• **Problem to solve**: An exact copy is needed of the lines in the entries below from the line with "middle dip: (134, 198)" up to and including the line with "index pip: (622, 606)", and of nothing else. Leave the pictures out.

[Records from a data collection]
+---+
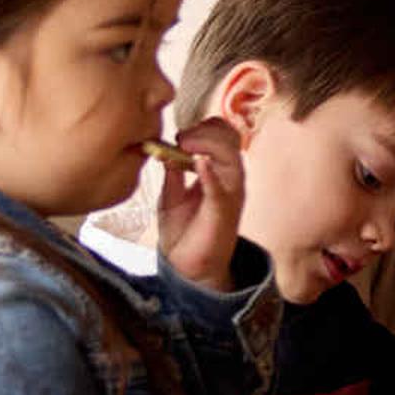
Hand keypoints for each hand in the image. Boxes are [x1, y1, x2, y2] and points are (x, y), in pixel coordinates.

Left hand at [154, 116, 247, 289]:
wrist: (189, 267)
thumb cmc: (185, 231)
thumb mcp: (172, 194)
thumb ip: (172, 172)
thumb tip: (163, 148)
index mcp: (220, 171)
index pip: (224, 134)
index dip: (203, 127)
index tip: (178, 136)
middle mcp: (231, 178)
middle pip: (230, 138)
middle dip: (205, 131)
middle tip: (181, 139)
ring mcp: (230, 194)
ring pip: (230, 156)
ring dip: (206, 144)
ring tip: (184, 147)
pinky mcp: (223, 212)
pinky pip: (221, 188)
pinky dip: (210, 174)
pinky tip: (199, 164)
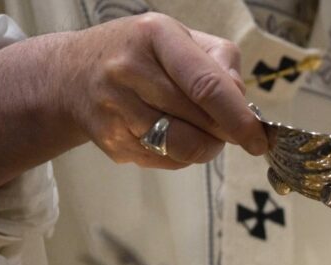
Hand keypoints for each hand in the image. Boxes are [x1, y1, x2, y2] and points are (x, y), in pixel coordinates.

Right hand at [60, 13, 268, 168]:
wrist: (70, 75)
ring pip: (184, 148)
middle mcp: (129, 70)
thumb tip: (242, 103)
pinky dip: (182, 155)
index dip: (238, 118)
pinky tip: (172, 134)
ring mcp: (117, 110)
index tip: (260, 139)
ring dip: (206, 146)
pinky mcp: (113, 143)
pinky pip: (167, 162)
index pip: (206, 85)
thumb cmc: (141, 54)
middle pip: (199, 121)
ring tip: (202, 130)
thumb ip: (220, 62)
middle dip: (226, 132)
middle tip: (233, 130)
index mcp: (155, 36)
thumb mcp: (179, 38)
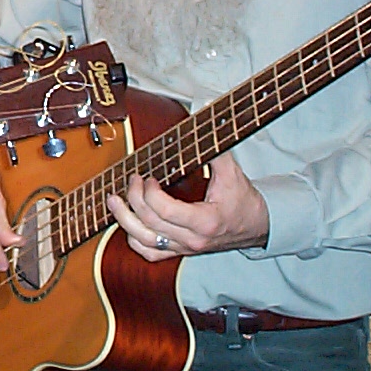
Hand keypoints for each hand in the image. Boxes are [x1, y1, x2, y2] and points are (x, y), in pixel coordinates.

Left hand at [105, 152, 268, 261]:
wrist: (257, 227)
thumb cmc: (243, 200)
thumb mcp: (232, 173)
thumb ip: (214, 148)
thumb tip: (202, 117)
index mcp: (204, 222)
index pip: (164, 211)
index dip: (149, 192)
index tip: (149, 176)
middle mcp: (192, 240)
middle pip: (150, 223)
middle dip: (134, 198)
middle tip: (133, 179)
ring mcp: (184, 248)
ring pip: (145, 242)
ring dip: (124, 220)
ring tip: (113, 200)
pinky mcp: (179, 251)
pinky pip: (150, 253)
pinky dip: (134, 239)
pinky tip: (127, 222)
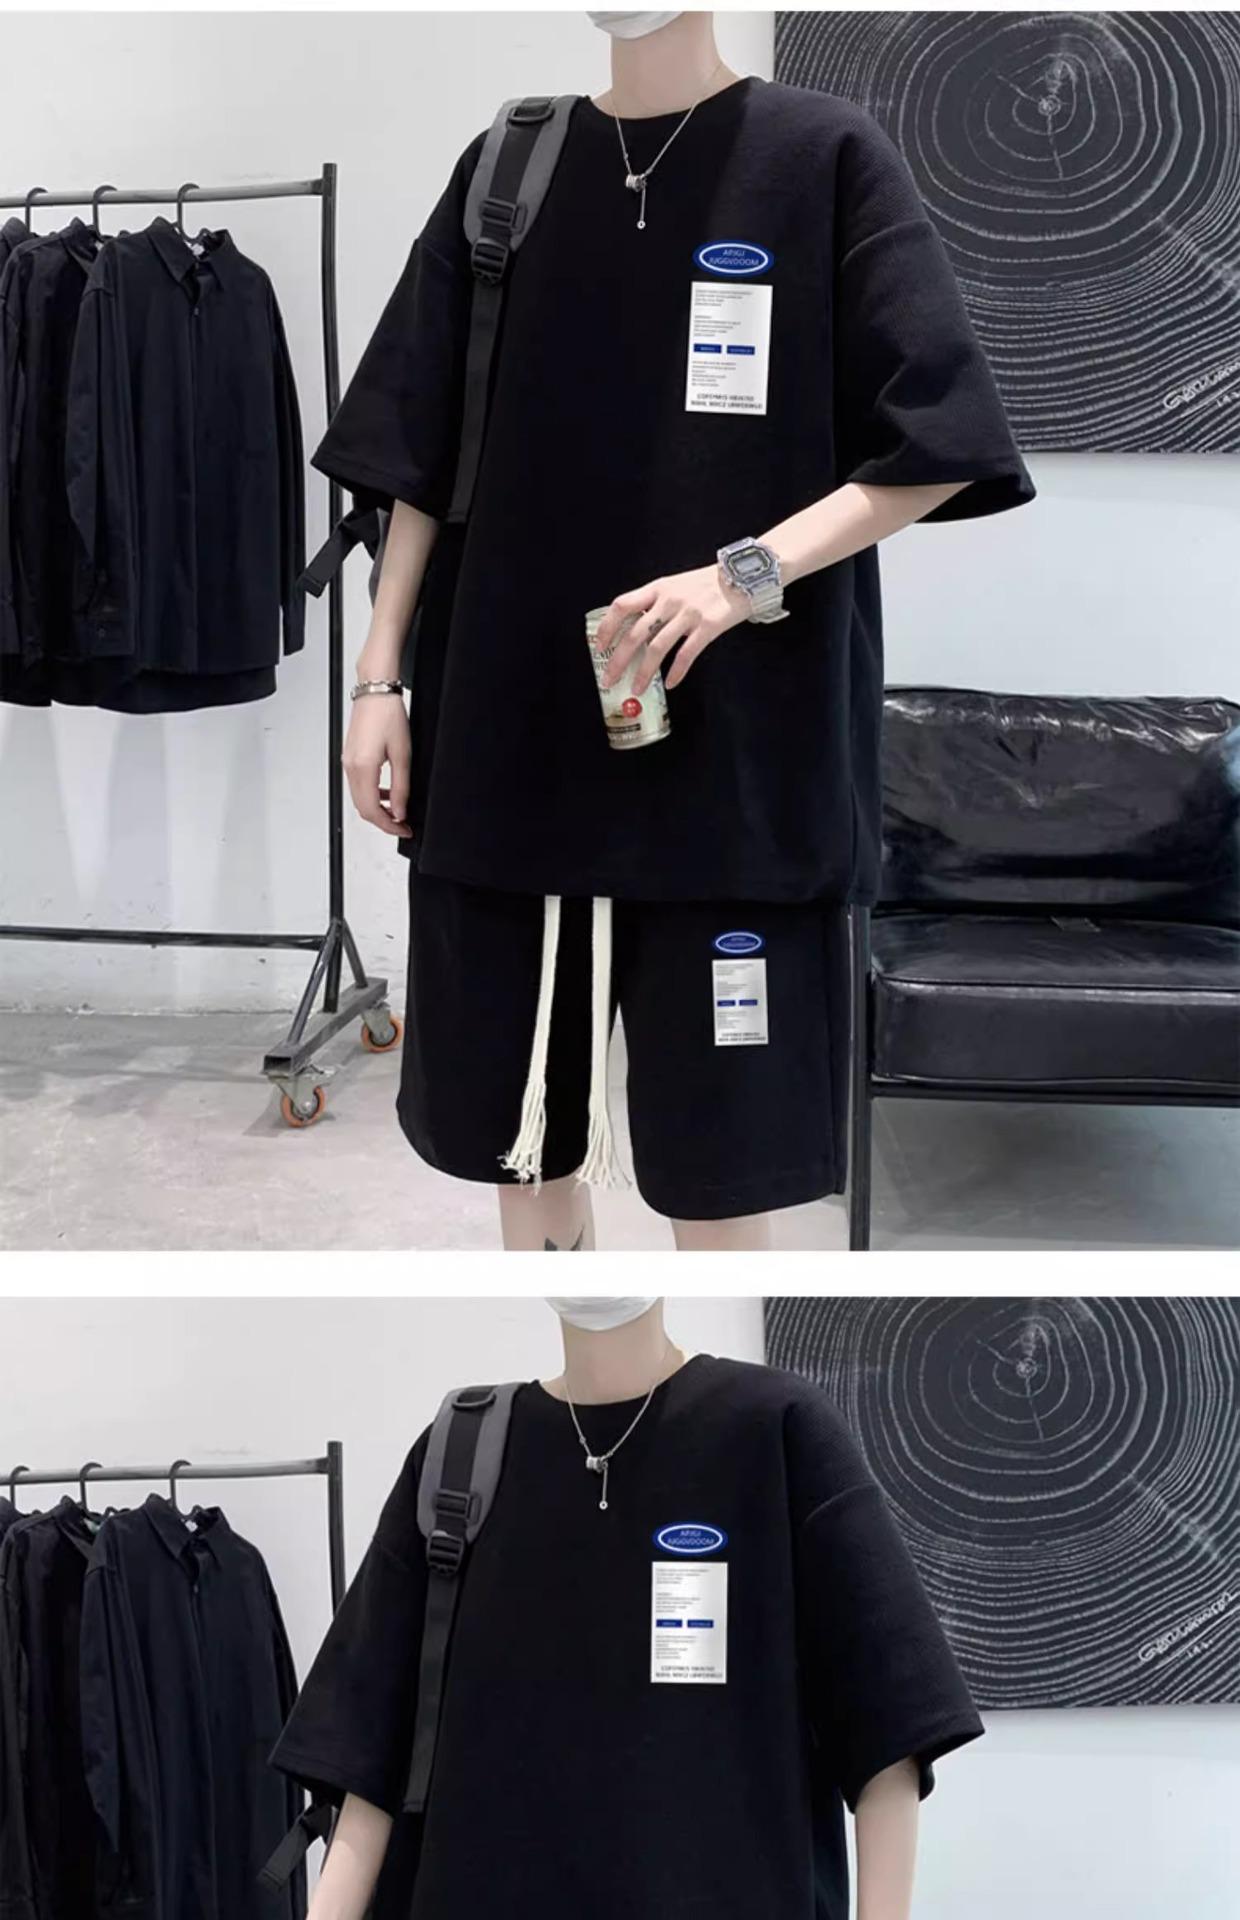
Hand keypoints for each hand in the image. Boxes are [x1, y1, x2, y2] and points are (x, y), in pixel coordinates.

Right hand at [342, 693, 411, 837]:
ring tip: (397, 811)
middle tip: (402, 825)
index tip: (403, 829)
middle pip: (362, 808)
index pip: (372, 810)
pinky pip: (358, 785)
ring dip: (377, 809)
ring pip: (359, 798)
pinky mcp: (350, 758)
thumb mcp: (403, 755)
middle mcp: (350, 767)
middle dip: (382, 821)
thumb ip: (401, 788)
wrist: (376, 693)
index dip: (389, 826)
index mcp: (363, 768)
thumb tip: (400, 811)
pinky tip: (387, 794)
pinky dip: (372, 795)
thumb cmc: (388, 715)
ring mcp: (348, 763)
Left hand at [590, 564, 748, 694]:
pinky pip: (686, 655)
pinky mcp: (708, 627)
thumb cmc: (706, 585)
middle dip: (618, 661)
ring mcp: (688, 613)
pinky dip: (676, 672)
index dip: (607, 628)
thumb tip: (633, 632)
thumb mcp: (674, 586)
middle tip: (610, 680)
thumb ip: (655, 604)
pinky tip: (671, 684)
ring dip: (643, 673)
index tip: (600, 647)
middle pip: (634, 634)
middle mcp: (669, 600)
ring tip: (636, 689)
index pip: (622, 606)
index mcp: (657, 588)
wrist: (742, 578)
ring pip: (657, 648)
+---+
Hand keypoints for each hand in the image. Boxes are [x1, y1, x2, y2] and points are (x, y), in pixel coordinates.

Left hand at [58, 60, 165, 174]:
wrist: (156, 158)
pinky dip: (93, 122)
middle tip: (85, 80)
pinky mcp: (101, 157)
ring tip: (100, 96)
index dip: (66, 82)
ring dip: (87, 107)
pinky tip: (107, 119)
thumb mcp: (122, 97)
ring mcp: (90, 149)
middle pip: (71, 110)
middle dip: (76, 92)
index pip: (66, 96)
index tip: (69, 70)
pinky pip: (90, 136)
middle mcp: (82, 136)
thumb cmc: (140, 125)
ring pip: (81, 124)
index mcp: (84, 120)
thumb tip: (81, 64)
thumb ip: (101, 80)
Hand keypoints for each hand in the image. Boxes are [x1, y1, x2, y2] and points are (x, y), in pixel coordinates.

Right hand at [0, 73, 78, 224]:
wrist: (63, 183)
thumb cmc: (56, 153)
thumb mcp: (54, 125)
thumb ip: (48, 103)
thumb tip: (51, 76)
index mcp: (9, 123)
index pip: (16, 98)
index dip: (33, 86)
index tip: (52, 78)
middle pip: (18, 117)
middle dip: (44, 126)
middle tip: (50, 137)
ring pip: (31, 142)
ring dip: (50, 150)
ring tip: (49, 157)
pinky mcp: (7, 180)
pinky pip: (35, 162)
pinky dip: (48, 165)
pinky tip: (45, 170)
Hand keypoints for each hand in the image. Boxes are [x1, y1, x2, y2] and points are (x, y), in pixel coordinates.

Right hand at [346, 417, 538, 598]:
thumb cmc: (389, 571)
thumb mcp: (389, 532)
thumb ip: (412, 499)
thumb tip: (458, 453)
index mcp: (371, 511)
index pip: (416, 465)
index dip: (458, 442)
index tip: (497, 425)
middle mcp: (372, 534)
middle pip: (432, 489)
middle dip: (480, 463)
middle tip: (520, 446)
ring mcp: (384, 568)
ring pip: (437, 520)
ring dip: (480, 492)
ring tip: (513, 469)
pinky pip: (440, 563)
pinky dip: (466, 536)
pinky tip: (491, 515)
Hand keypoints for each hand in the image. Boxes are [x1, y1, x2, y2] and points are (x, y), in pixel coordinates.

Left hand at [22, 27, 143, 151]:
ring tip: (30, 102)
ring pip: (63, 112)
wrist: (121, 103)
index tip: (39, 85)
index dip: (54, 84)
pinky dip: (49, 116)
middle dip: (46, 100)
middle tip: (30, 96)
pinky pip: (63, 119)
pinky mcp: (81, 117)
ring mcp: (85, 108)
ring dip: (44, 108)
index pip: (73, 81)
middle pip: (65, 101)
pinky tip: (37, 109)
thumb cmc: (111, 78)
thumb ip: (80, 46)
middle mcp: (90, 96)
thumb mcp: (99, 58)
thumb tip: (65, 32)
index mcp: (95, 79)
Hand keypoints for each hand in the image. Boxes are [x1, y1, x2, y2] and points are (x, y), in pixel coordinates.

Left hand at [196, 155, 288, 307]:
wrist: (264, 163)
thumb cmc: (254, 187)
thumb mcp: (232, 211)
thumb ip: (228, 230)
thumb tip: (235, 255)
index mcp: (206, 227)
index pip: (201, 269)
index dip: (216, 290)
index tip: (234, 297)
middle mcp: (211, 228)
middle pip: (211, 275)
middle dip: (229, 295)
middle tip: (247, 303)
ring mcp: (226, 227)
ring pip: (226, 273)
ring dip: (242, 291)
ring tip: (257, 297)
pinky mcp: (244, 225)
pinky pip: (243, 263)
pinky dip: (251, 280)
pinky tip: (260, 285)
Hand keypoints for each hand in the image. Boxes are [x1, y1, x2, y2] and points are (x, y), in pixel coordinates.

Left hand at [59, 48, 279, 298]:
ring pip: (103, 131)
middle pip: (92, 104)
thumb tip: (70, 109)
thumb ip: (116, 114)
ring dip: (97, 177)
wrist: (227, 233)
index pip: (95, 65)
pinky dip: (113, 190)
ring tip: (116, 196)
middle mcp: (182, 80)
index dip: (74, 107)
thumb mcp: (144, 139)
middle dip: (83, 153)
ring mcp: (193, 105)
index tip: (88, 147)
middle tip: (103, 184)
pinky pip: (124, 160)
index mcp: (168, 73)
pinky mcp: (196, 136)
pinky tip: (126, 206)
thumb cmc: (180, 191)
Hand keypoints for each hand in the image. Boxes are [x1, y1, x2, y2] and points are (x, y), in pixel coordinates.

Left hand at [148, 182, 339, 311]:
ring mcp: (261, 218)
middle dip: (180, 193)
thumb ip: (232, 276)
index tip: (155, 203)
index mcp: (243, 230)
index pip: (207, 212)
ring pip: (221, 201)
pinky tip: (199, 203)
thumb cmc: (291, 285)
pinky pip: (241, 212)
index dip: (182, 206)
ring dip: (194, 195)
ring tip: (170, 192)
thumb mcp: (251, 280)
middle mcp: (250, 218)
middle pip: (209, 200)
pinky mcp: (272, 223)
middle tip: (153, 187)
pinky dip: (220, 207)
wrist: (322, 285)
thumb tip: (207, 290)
+---+
• **Problem solution**:
middle dip: (134, 198)
middle tip: (133, 179)
ring mcp: (184, 248)
ring pip: (145, 242)
ring dip: (124, 220)
ring tip: (113, 200)
pinky mcp: (179, 251)
pinky pip: (150, 253)
pinky dip: (134, 239)
pinky tip: (127, 222)
Hand keypoints for each hand in the image. Boxes are [x1, y1, x2, y2] and points are (x, y), in pixel coordinates.

Right hand at [342, 693, 411, 837]:
ring tip: (397, 811)
middle tip: (402, 825)
index tip: (403, 829)
middle pip: (362, 808)
index pip: (372, 810)
pinky pip: (358, 785)
ring dip: (377, 809)
ring pip: (359, 798)
pinky mcp: (350, 758)
thumb mcp: (403, 755)
middle mcp: (350, 767)
middle dip: (382, 821)
thumb ip: (401, 788)
wrist: (376, 693)
index dip: (389, 826)
index mcp: (363, 768)
thumb tip: (400, 811)
pinky tip: (387, 794)
pinky dip: (372, 795)
thumb cmc: (388, 715)
ring mcp: (348, 763)
Left hand at [590, 564, 748, 694]:
pinky pip: (686, 655)
pinky mcp: (708, 627)
thumb cmc: (706, 585)
middle dip: (618, 661)
ring mcp: (688, 613)
pinky dip: (676, 672)
index dip: (607, 628)
thumb tip: (633, 632)
thumb mcp: (674, 586)
middle tip: (610, 680)
thumb ip: (655, 604)
pinky tip: (671, 684)
ring dip: (643, 673)
index tip: (600, 647)
middle pip: (634, 634)
middle mcp: (669, 600)
ring tip: (636, 689)
index pip: (622, 606)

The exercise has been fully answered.